The tradition of wearing hats to horse racing events began at the Royal Ascot in Britain, which maintains a strict dress code. All guests in the Royal Enclosure must wear hats.
In prehistoric and historic times, the Inuit people wore flattened walrus ivory glasses, looking through narrow slits to block harmful reflected rays of the sun. These were not exactly a fashion item thankfully! It is said that the Roman emperor Nero liked to watch gladiator fights with emeralds! It would appear that these would have worked in a way similar to mirrors. Sunglasses made from flat panes of smoky quartz would offer no corrective powers, however they did protect the wearer’s eyes from glare and were used in China in the 12th century. Ancient documents describe the use of such crystal sunglasses by judges in ancient Chinese courts to conceal their facial expressions while questioning witnesses! It wasn't until the 18th century that James Ayscough began experimenting with tinted lenses in spectacles around 1752. These were not "sunglasses" as the term is now used. Ayscough believed blue or green tinted glass could correct specific vision impairments. Yellow/amber and brown-tinted spectacles were also commonly prescribed item for people with syphilis in the 19th and early 20th centuries because sensitivity to light was one of the symptoms of the disease.

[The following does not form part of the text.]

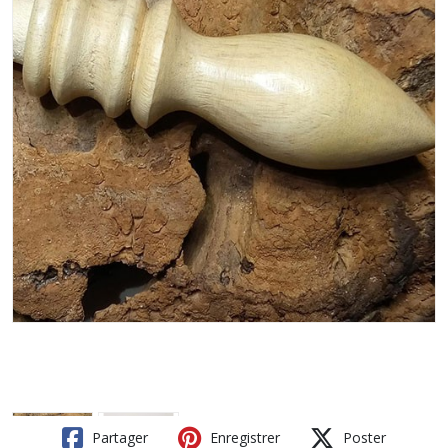
Partager
Enregistrer
Poster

Now to the etiquette which is quite simpler. Ladies, you are of course permitted to keep hats and gloves on when in someone else's home. You only remove the gloves when dining and these of course are discreetly taken off and placed on your lap and placed under the napkin and put back on before leaving the table. Ladies, only remove hats after 6pm at which point married ladies may wear tiaras to official events or white tie dinners. Ladies, sunglasses are indeed removed when indoors and let's not place them on our heads as they are not a fashion accessory or hairband.
For gentlemen, hats are removed as soon as you walk indoors and either left in the cloakroom or nearby. Thankfully after 6pm you may still wear top hats when at a white tie event or similar! May I add a top hat may not be replaced with a baseball cap as we're not playing baseball during the meal. Sunglasses, as with ladies, are not worn indoors or placed on the head! As a gentleman, you do not require a hairband and a fashion accessory! Finally, when conversing with others you remove sunglasses for eye to eye contact with the other person, only putting them back on when the conversation is finished. Gentlemen, when wearing a hat we of course doff the hat (a hat tip is an act of tipping or doffing one's hat as an expression of recognition, respect, gratitude, greeting, or simple salutation and acknowledgement between two persons).
Recently I ran a poll on social media asking the following question: Ladies and gentlemen a question: do you think it is rude for someone to wear sunglasses when inside?
The result was thankfully the following
This proved to me that the majority agreed that removing sunglasses when talking to another is still an important sign of respect and vital for eye to eye contact during a conversation. As always, a huge thank you to all who took part in the poll and I will be running the next one later this week.